Remember we spoke of the siphon gun and how versatile it is in the hands of a pastry enthusiast? If you’re someone who is fascinated with texture, there’s no reason why you shouldn’t try this exquisite recipe handcrafted by Lavonne’s Chef Vinesh Johny. Obsessed with his new-favourite tool, the siphon gun, and with the unusual yet complementary flavours of lemon and chocolate, he has commissioned this scrumptious and absolute eye-candy of a dessert- the Citron Meringue Jardin.
CITRON MERINGUE JARDIN
Sweet Paste
- Flour-120g
- Icing sugar-60g
- Butter-60g (room temperature)
- Eggs-24g
- Vanilla essence-5g
Method
- In a measuring bowl, mix together icing sugar, eggs and butter, using your hand, till the ingredients form a smooth paste.
- Fold in the sieved flour, making sure there are no lumps in the paste.
- Cling wrap the dough and refrigerate it for 30 to 40 minutes.
- Once the sweet pastry is firm enough to roll, take it out of the refrigerator.
- Place half the sweet paste in the middle of a sheet of cling wrap and roll it to a thickness of 4 mm. Place the rolled out sweet pastry on a silicon mat .
- Using a 3 inch cookie cutter to cut out a disc
- Using a fork, dock the base.
- Bake at 170 degree Celsius for 17 minutes.
Lemon Curd
- Lime juice -75g
- Sugar-75g
- Eggs-75g
- Butter-12g
- Gelatine-3g
Method
- In a bowl, heat the lime juice and sugar together till the sugar dissolves
- In a large bowl, whisk the eggs
- Now add the hot lime and sugar mix into the eggs and whisk constantly to temper the eggs. (pour the lime and sugar mix in a thin stream into the eggs while whisking) Strain the mixture into another bowl to remove any lumps.
- Cook the mix over a water bath while still whisking.
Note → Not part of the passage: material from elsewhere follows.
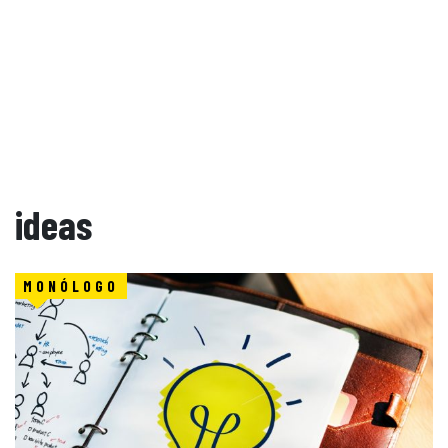
ideas
MONÓLOGO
Once the mix has cooked for about 5-8 minutes and has turned pale yellow in colour, add the bloomed gelatine and whisk in the butter.
- Now cling wrap the mix making sure the wrap touches the surface of the curd, and refrigerate it.
- Pipe the lemon curd into spherical silicon moulds and freeze
Italian Meringue
- Egg white – 60g
- Castor sugar-120g
- Water-30g
Method
- In a bowl heat castor sugar and water at a low temperature. (With a pastry brush, drizzle water along the sides of the bowl so that sugar doesn’t recrystallize).
- When the sugar reaches 100 degree Celsius, start whipping the egg whites. When the sugar reaches soft ball stage (118 degrees Celsius), remove it from the heat.
- While continuously whisking the egg whites, in a thin stream, pour the above mixture over the egg whites.
- Add a drop of red colouring to achieve a rose pink colour meringue
- Keep whisking the meringue till it reaches room temperature and forms stiff peaks.
Hazelnut Sponge
- Flour-25g
- Egg white-120g
- Egg yolk -80g
- Hazelnut paste -50g
- Sugar-80g
Method
- In a measuring jar, add all the ingredients and blend well using a stick blender.
- Strain and pour the mixture into a siphon gun.
- Place the siphon gun and the mixture in the fridge for 4 hours
- Charge the siphon gun with two charges and shake well.
- Force the mixture into a disposable cup half way through. Make sure the cup has slits at the bottom and microwave it for 40 seconds. Turn it upside down and allow it to cool.
Baked Meringue
- Egg White -50g
- Castor Sugar-50g
- Icing sugar-50g
- Vanilla Powder – 2gm
Method
- Make French meringue with egg whites and castor sugar. In a deep bowl beat the egg whites until they get light and foamy. Add ¼ of the sugar and continue to beat. Slowly add in small intervals of three. Beat it till it reaches soft peaks.
- Fold in the icing sugar and vanilla powder, making sure there are no lumps.
- Put the meringue into a piping bag and pipe out long strings onto a silicon mat. Bake at 90 degrees Celsius for 1 hour.
Chocolate Mud
- Chocolate -50g
- Water-50g
Method
- In a bowl heat water and add chopped chocolate. Cook till it seizes.
- Continue to cook till it dries out and forms crumbles.
- Cool it on a baking sheet.
Final Assembly
- Place the sweet pastry disc on a white plate
- Arrange the lemon curd spheres to form a flower shape
- Fill in the spaces on the side with chocolate mud
- Using a rosette nozzle, pipe rosettes of meringue along the lemon curd and torch it
- Start placing in random, Hazelnut sponge, baked meringue, edible flowers, and micro herbs
- Finish the dessert with the lemon sphere dipped in toasted sesame seeds and place it in the centre.